> Exercise
Quote the entire listing below word for word, keeping every line as it appears.

> Material supplied
▽

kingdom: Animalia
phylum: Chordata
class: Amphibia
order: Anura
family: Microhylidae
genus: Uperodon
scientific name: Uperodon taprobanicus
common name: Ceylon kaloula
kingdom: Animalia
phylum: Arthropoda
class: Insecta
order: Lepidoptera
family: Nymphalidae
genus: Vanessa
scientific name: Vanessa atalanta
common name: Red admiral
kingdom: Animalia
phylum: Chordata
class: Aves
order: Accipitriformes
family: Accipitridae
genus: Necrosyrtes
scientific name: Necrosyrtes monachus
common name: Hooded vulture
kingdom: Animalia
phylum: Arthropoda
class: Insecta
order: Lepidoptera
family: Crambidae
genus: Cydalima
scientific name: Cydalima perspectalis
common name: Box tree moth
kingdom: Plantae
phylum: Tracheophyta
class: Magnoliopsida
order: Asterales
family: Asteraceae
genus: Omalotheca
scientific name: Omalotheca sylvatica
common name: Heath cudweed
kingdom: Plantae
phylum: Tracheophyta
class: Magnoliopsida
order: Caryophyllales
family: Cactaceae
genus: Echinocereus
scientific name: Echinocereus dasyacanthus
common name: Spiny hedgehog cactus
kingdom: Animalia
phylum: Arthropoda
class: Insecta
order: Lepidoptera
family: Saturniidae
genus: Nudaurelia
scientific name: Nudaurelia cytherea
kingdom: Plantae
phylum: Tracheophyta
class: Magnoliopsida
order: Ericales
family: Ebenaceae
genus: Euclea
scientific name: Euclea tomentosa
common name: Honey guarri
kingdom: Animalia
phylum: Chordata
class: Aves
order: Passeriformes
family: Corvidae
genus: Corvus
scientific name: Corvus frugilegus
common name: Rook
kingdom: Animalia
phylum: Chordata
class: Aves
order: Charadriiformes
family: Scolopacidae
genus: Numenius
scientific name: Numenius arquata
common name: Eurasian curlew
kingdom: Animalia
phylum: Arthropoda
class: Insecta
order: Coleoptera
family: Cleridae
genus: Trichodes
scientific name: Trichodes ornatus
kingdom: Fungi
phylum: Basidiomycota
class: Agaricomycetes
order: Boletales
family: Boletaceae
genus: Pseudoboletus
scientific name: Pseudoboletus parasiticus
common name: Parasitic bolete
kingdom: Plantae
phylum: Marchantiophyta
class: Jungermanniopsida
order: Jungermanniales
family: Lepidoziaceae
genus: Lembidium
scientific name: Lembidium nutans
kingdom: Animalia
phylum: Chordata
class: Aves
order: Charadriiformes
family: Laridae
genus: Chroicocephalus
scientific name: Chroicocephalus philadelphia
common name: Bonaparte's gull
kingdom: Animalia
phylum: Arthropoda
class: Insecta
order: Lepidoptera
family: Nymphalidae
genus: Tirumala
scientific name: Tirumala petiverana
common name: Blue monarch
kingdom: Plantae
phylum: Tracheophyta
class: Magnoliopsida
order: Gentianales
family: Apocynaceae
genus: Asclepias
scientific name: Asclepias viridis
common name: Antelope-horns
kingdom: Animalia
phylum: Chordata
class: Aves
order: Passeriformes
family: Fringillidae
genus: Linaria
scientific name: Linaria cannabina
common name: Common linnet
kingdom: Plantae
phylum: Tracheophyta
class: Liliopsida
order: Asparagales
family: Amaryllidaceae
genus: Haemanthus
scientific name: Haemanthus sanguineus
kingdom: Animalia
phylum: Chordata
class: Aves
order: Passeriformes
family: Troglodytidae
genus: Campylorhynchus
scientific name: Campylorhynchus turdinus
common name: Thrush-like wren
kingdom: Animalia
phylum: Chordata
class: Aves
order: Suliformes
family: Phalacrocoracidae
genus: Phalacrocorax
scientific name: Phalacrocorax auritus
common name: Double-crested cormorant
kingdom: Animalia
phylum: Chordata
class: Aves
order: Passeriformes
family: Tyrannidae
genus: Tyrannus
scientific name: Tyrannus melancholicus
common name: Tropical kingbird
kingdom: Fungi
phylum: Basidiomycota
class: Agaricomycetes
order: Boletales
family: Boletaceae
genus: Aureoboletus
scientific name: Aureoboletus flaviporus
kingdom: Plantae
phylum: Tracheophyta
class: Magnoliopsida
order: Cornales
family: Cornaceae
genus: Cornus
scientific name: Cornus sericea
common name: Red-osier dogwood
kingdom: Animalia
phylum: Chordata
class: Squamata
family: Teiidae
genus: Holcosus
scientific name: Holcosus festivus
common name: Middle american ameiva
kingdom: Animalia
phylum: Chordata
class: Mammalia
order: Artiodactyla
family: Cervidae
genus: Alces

△

> Output below
kingdom: Animalia
phylum: Chordata
class: Amphibia
order: Anura
family: Microhylidae
genus: Uperodon
scientific name: Uperodon taprobanicus
common name: Ceylon kaloula
kingdom: Animalia
phylum: Arthropoda
class: Insecta
order: Lepidoptera
family: Nymphalidae
genus: Vanessa
scientific name: Vanessa atalanta
common name: Red admiral
kingdom: Animalia
phylum: Chordata
class: Aves
order: Accipitriformes
family: Accipitridae
genus: Necrosyrtes
scientific name: Necrosyrtes monachus
common name: Hooded vulture
kingdom: Animalia
phylum: Arthropoda
class: Insecta
order: Lepidoptera
family: Crambidae
genus: Cydalima
scientific name: Cydalima perspectalis
common name: Box tree moth
kingdom: Plantae
phylum: Tracheophyta
class: Magnoliopsida
order: Asterales
family: Asteraceae
genus: Omalotheca
scientific name: Omalotheca sylvatica
common name: Heath cudweed
kingdom: Plantae
phylum: Tracheophyta
class: Magnoliopsida
order: Caryophyllales
family: Cactaceae
genus: Echinocereus
scientific name: Echinocereus dasyacanthus
common name: Spiny hedgehog cactus
kingdom: Animalia
phylum: Arthropoda
class: Insecta
order: Lepidoptera
family: Saturniidae
genus: Nudaurelia
scientific name: Nudaurelia cytherea
kingdom: Plantae
phylum: Tracheophyta
class: Magnoliopsida
order: Ericales
family: Ebenaceae
genus: Euclea
scientific name: Euclea tomentosa
common name: Honey guarri
kingdom: Animalia
phylum: Chordata
class: Aves
order: Passeriformes
family: Corvidae
genus: Corvus
scientific name: Corvus frugilegus
common name: Rook
kingdom: Animalia
phylum: Chordata
class: Aves
order: Charadriiformes
family: Scolopacidae
genus: Numenius
scientific name: Numenius arquata
common name: Eurasian curlew
kingdom: Animalia
phylum: Arthropoda
class: Insecta
order: Coleoptera
family: Cleridae
genus: Trichodes
scientific name: Trichodes ornatus
kingdom: Fungi
phylum: Basidiomycota
class: Agaricomycetes
order: Boletales
family: Boletaceae
genus: Pseudoboletus
scientific name: Pseudoboletus parasiticus
common name: Parasitic bolete
kingdom: Plantae
phylum: Marchantiophyta
class: Jungermanniopsida
order: Jungermanniales
family: Lepidoziaceae
genus: Lembidium
scientific name: Lembidium nutans
kingdom: Animalia
phylum: Chordata
class: Aves
order: Charadriiformes
family: Laridae
genus: Chroicocephalus
scientific name: Chroicocephalus philadelphia
common name: Bonaparte's gull
kingdom: Animalia
phylum: Arthropoda
class: Insecta
order: Lepidoptera
family: Nymphalidae
genus: Tirumala
scientific name: Tirumala petiverana
common name: Blue monarch
kingdom: Plantae
phylum: Tracheophyta
class: Magnoliopsida
order: Gentianales
family: Apocynaceae
genus: Asclepias
scientific name: Asclepias viridis
common name: Antelope-horns
kingdom: Animalia
phylum: Chordata
class: Aves
order: Passeriformes
family: Fringillidae
genus: Linaria
scientific name: Linaria cannabina
common name: Common linnet
kingdom: Plantae
phylum: Tracheophyta
class: Liliopsida
order: Asparagales
family: Amaryllidaceae
genus: Haemanthus
scientific name: Haemanthus sanguineus
kingdom: Animalia
phylum: Chordata
class: Aves
order: Passeriformes
family: Troglodytidae
genus: Campylorhynchus
scientific name: Campylorhynchus turdinus
common name: Thrush-like wren
kingdom: Animalia
phylum: Chordata
class: Aves
order: Suliformes
family: Phalacrocoracidae
genus: Phalacrocorax
scientific name: Phalacrocorax auritus
common name: Double-crested cormorant
kingdom: Animalia
phylum: Chordata
class: Aves
order: Passeriformes
family: Tyrannidae
genus: Tyrannus
scientific name: Tyrannus melancholicus
common name: Tropical kingbird
kingdom: Fungi
phylum: Basidiomycota
class: Agaricomycetes
order: Boletales
family: Boletaceae
genus: Aureoboletus
scientific name: Aureoboletus flaviporus
kingdom: Plantae
phylum: Tracheophyta
class: Magnoliopsida
order: Cornales
family: Cornaceae
genus: Cornus
scientific name: Cornus sericea
common name: Red-osier dogwood
kingdom: Animalia
phylum: Chordata
class: Squamata
family: Teiidae
genus: Holcosus
scientific name: Holcosus festivus
common name: Middle american ameiva
kingdom: Animalia
phylum: Chordata
class: Mammalia
order: Artiodactyla
family: Cervidae
genus: Alces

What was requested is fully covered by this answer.